31 luglio 2017 - 07:27

Lontana la riforma dell'ippica prevista dall'articolo 15 del Collegato Agricolo, il settore riparte dallo stanziamento del Mipaaf di parte del Preu sugli apparecchi da gioco.

Scritto da Sara Michelucci
Ippica, la riforma perduta

L'ippica italiana continua a essere al palo. La mancanza di certezze condita da una diminuzione delle risorse non aiuta di certo un settore che ancora non riesce a scrollarsi di dosso gli errori del passato.

La tanto agognata riforma, contenuta in quell'articolo 15 del Collegato Agricolo da tanti visto come lo strumento per ridare slancio al comparto, è ancora lontana e, forse, non andrà mai a buon fine.

Un mancato ottimismo che nasce, soprattutto, dopo la circolazione della bozza di decreto attuativo che il Mipaaf ha inviato al Mef.

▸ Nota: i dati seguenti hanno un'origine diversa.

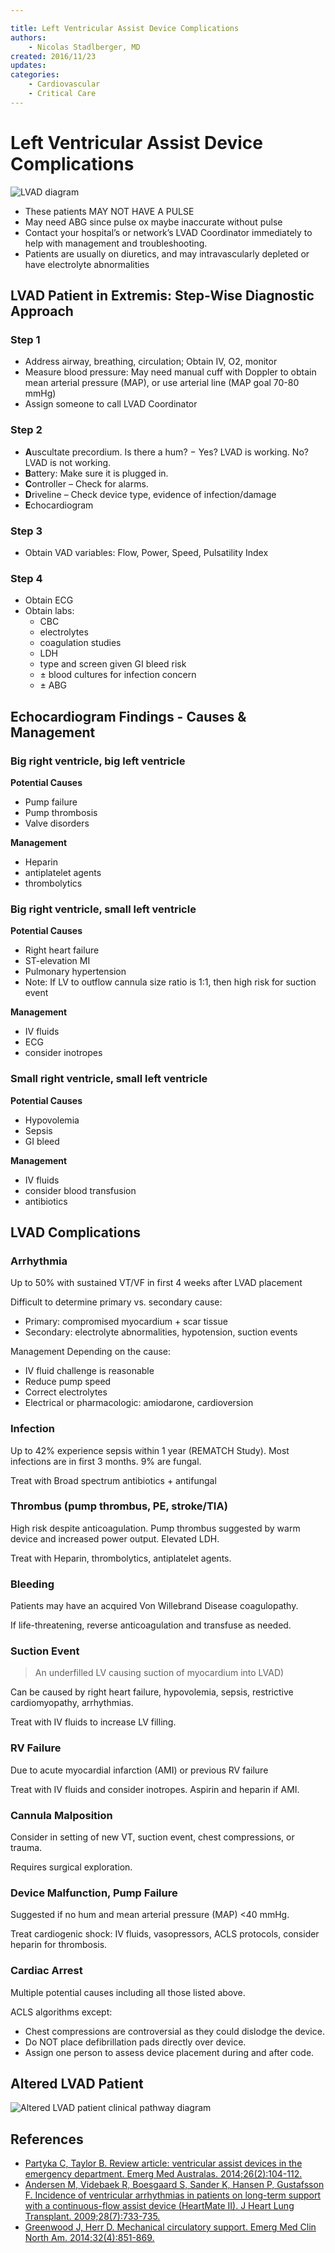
 ```yaml
---

title: Left Ventricular Assist Device Complications
authors:
    - Nicolas Stadlberger, MD
created: 2016/11/23
updates:
categories:
    - Cardiovascular
    - Critical Care
---
```


# Left Ventricular Assist Device Complications

![LVAD diagram](image-1.jpg)

- These patients MAY NOT HAVE A PULSE    
- May need ABG since pulse ox maybe inaccurate without pulse
- Contact your hospital’s or network’s LVAD Coordinator immediately to help with management and troubleshooting.
- Patients are usually on diuretics, and may intravascularly depleted or have electrolyte abnormalities

## LVAD Patient in Extremis: Step-Wise Diagnostic Approach

### Step 1

- Address airway, breathing, circulation; Obtain IV, O2, monitor
- Measure blood pressure: May need manual cuff with Doppler to obtain mean arterial pressure (MAP), or use arterial line (MAP goal 70-80 mmHg)
- Assign someone to call LVAD Coordinator

### Step 2

- **A**uscultate precordium. Is there a hum?
    − Yes? LVAD is working. No? LVAD is not working.
- **B**attery: Make sure it is plugged in.
- **C**ontroller – Check for alarms.
- **D**riveline – Check device type, evidence of infection/damage
- **E**chocardiogram

### Step 3

- Obtain VAD variables: Flow, Power, Speed, Pulsatility Index

### Step 4

- Obtain ECG
- Obtain labs:
  - CBC
  - electrolytes
  - coagulation studies
  - LDH
  - type and screen given GI bleed risk
  - ± blood cultures for infection concern
  - ± ABG

## Echocardiogram Findings - Causes & Management

### Big right ventricle, big left ventricle

**Potential Causes**

- Pump failure
- Pump thrombosis
- Valve disorders

**Management**

- <span class="drug">Heparin</span>
- <span class="drug">antiplatelet agents</span>
- <span class="drug">thrombolytics</span>

### Big right ventricle, small left ventricle

**Potential Causes**

- Right heart failure
- ST-elevation MI
- Pulmonary hypertension
- Note: If LV to outflow cannula size ratio is 1:1, then high risk for suction event

**Management**

- IV fluids
- ECG
- consider inotropes

### Small right ventricle, small left ventricle

**Potential Causes**

- Hypovolemia
- Sepsis
- GI bleed

**Management**

- IV fluids
- consider blood transfusion
- antibiotics

## LVAD Complications

### Arrhythmia

Up to 50% with sustained VT/VF in first 4 weeks after LVAD placement

Difficult to determine primary vs. secondary cause:

- Primary: compromised myocardium + scar tissue
- Secondary: electrolyte abnormalities, hypotension, suction events

Management Depending on the cause:

- IV fluid challenge is reasonable
- Reduce pump speed
- Correct electrolytes
- Electrical or pharmacologic: amiodarone, cardioversion

### Infection

Up to 42% experience sepsis within 1 year (REMATCH Study). Most infections are in first 3 months. 9% are fungal.

Treat with Broad spectrum antibiotics + antifungal

### Thrombus (pump thrombus, PE, stroke/TIA)

High risk despite anticoagulation. Pump thrombus suggested by warm device and increased power output. Elevated LDH.

Treat with Heparin, thrombolytics, antiplatelet agents.

### Bleeding

Patients may have an acquired Von Willebrand Disease coagulopathy.

If life-threatening, reverse anticoagulation and transfuse as needed.

### Suction Event

> An underfilled LV causing suction of myocardium into LVAD)

Can be caused by right heart failure, hypovolemia, sepsis, restrictive cardiomyopathy, arrhythmias.

Treat with IV fluids to increase LV filling.

### RV Failure

Due to acute myocardial infarction (AMI) or previous RV failure

Treat with IV fluids and consider inotropes. Aspirin and heparin if AMI.

### Cannula Malposition

Consider in setting of new VT, suction event, chest compressions, or trauma.

Requires surgical exploration.

### Device Malfunction, Pump Failure

Suggested if no hum and mean arterial pressure (MAP) &lt;40 mmHg.

Treat cardiogenic shock: IV fluids, vasopressors, ACLS protocols, consider heparin for thrombosis.

### Cardiac Arrest

Multiple potential causes including all those listed above.

ACLS algorithms except:

- Chest compressions are controversial as they could dislodge the device.
- Do NOT place defibrillation pads directly over device.
- Assign one person to assess device placement during and after code.

## Altered LVAD Patient

![Altered LVAD patient clinical pathway diagram](image-2.png)

## References

- [Partyka C, Taylor B. Review article: ventricular assist devices in the emergency department. Emerg Med Australas. 2014;26(2):104-112.](https://www.ncbi.nlm.nih.gov/pubmed/24707998)
- [Andersen M, Videbaek R, Boesgaard S, Sander K, Hansen P, Gustafsson F. Incidence of ventricular arrhythmias in patients on long-term support with a continuous-flow assist device (HeartMate II). J Heart Lung Transplant. 2009;28(7):733-735.](https://www.ncbi.nlm.nih.gov/pubmed/19560703)
- [Greenwood J, Herr D. Mechanical circulatory support. Emerg Med Clin North Am. 2014;32(4):851-869.](https://www.ncbi.nlm.nih.gov/pubmed/25441039)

Un testo molto criticato dagli operatori, per “l'incapacità di ridare autonomia e libertà di azione alle imprese del comparto”, dicono alcuni, mentre altri sostengono che non c'è chiarezza sulle risorse finanziarie con cui dovrebbe essere sostenuta l'ippica e criticano soprattutto il taglio del 20 percento all'anno degli attuali finanziamenti per arrivare a zero finanziamenti al quinto anno.
 
Per non parlare poi della situazione di alcuni ippodromi italiani, costretti a chiudere o lasciati in stato di abbandono. Un pezzo di storia che se ne va con loro e che, di certo, non dà una bella immagine del nostro Paese all'estero.
 
Ma nonostante tutto, c'è chi continua a credere che un rilancio sia possibile, investendo su un settore per molti ormai in declino, ma che invece promette ancora di dare dei risultati se giustamente valorizzato.
 
La nota positiva per il settore è lo stanziamento da parte del Mipaaf di una percentuale del Preu degli apparecchi da intrattenimento (poco più di 6 milioni di euro) per l’aumento della dotazione media per giornata di corse, per le giornate ancora da disputarsi nel periodo 1° agosto – 31 dicembre 2017. Una misura che, se non sarà accompagnata da una seria e ragionata azioni di riforma del comparto, rischia di essere un ulteriore palliativo.